Astronauts | Titan | Missions | Patches | History

It was obvious to NASA that there was a big gap of three to four years between the last Mercury flight and the first scheduled Apollo flight. There would then be no experience in the United States in understanding the problems of orbital maneuvering, rendezvous, docking, lifting re-entry, and space walking before the Apollo flights, which required all of these to be successfully accomplished to complete the lunar landing mission.

To fill this gap Project Gemini began as Mercury Mark II. The concept was to enlarge the Mercury capsule's basic design to accommodate two crew, provide it with orbital maneuvering capability, use existing boosters to launch it and an existing upper rocket stage as a docking target. The latest aircraft engineering was exploited, resulting in a modular design that provided easy access to and changeout of equipment mounted external to the crew's pressure vessel. In many ways the Gemini design was ahead of that of the Apollo, since the project began two years later. The crew station layout was similar to that of the latest military fighters; the capsule was equipped with ejection seats, inertial navigation, the pilot's traditional 8-ball attitude display, and radar. The escape tower used for Mercury was not to be used for the following reason. The propellants used in the Titan II launch vehicle, while toxic, corrosive, poisonous, and self-igniting, did not explode in the manner of the Atlas or Saturn LOX/Kerosene combination. The ejection seats served as the crew escape method in the lower atmosphere, just as in a high-performance aircraft. The seats were also needed for the original landing mode, which involved deployment of a huge inflated Rogallo wing (ancestor of today's hang gliders) with a piloted landing on skids at Edwards Dry Lake. But the wing could not be made to deploy reliably before flights began, so the capsule made a parachute-borne splashdown, similar to the Mercuery landings.

All around the Gemini was considered the ultimate 'pilot's spacecraft', and it was also popular with engineers because of its extremely light weight. It was so small it was christened the 'Gusmobile' since diminutive Gus Grissom was the only astronaut who was said to be able to fit into it. The crew member was crammed in, shoulder to shoulder with his partner, his helmet literally scrunched against the hatch, which could be opened for space walks. With the crew unable to fully stretch out unless an EVA was scheduled. Living in the capsule was literally painful on the long missions (Gemini 5 and 7). Getting back into the seat and getting the hatch closed in an inflated suit in zero gravity was problematic and would have been impossible if the spacewalking astronaut was incapacitated in even a minor way.

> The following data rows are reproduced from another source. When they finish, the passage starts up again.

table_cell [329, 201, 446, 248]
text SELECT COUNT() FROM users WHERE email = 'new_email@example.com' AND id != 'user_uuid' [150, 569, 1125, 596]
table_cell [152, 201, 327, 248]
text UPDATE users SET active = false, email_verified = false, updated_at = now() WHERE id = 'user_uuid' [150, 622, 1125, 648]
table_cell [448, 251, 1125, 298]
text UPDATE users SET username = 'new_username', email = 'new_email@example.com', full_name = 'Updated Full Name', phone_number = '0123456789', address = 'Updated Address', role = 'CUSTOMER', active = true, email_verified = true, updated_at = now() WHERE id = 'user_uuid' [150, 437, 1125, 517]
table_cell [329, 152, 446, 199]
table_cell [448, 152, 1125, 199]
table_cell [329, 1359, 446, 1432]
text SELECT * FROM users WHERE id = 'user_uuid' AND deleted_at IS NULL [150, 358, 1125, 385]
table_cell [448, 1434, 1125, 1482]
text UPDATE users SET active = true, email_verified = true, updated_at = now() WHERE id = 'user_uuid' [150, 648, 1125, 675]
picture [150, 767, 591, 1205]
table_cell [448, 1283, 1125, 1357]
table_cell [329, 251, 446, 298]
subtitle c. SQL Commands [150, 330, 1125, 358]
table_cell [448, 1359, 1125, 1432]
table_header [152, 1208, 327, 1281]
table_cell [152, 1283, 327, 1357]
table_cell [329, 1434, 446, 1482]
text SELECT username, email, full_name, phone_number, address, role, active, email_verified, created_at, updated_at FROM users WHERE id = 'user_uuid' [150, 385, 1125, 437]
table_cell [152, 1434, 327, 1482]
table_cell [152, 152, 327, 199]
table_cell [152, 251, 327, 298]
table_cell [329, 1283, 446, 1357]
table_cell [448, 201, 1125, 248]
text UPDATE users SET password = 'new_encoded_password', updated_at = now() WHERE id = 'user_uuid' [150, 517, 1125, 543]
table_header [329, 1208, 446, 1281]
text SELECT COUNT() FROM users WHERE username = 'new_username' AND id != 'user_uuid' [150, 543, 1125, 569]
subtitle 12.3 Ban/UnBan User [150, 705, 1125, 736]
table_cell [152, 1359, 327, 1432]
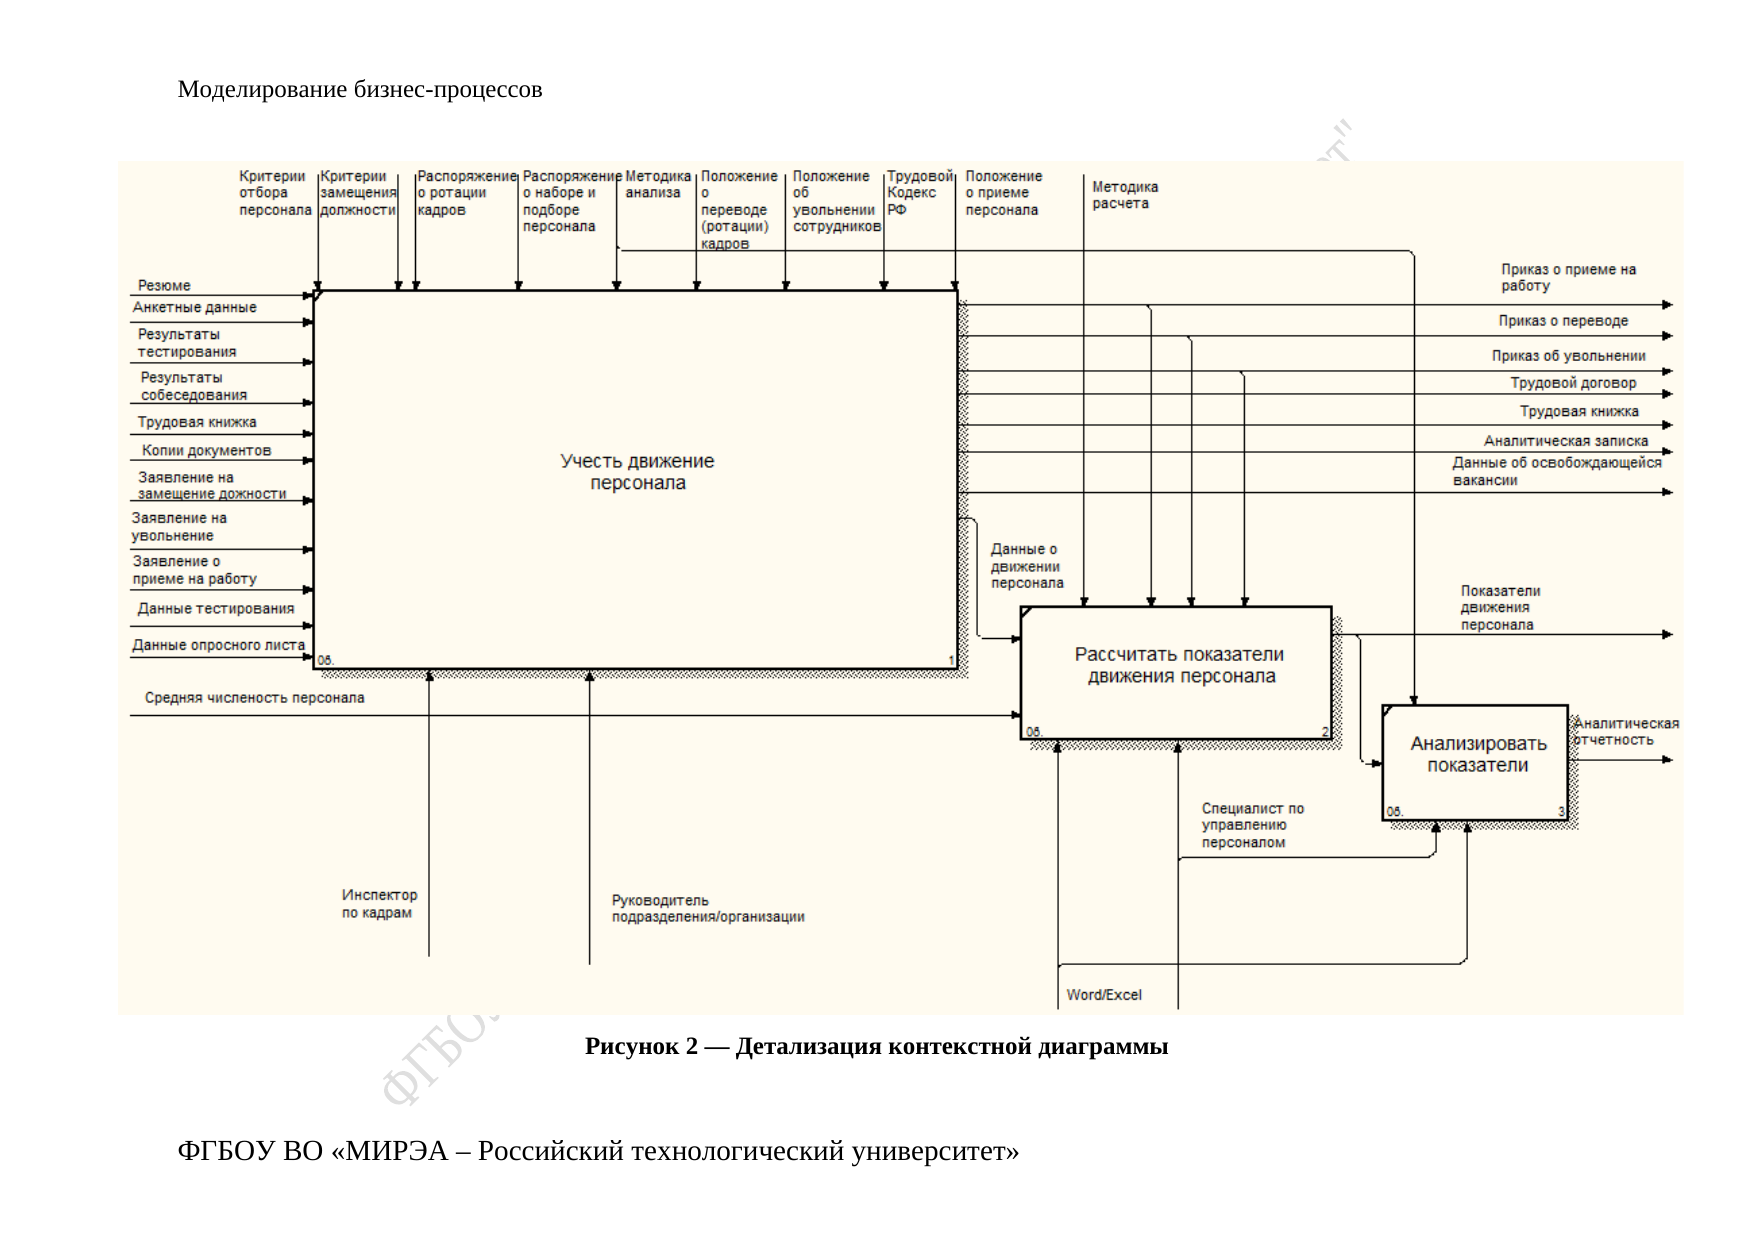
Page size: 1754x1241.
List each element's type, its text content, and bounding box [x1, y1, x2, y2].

picture [118, 161, 1684, 1015]
text Рисунок 2 — Детализация контекстной диаграммы [118, 1031, 1636, 1060]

Early on it was proposed that the Gemini could be used for manned circumlunar or lunar missions at a fraction of the cost and much earlier than Apollo. To tell the truth, a Gemini launched atop a Titan 3E or Saturn IVB Centaur could have accomplished a circumlunar flight as early as 1966 and, using earth orbit rendezvous techniques, a landing at least a year before Apollo. But the capsule, while perhaps suited as a ferry vehicle to space stations, would have been quite marginal for the lunar mission due to the cramped accommodation. But mainly NASA was fully committed to the Apollo program, which was grounded on a minimum three man crew and minimum 10,000 pound command module weight.

NASA staged twelve flights, ten of them manned, in the course of which the problems of rendezvous, docking, and learning how to do work in a spacesuit in zero-G were tackled and solved. It is said that not much of this was fed back to Apollo, since the two projects had completely different sets of contractors and there was little cross-fertilisation in the rendezvous and docking areas. But it is undeniable that important issues in regard to working in zero-G were discovered and solved and both flight and ground crews gained experience that would make the Apollo flights successful.

Gemini was to have continued to fly into the 1970's as the return capsule of the USAF Manned Orbiting Laboratory program. However with the MOL's cancellation in 1969 work at McDonnell came to an end and the last models of the finest spacecraft ever built were scrapped.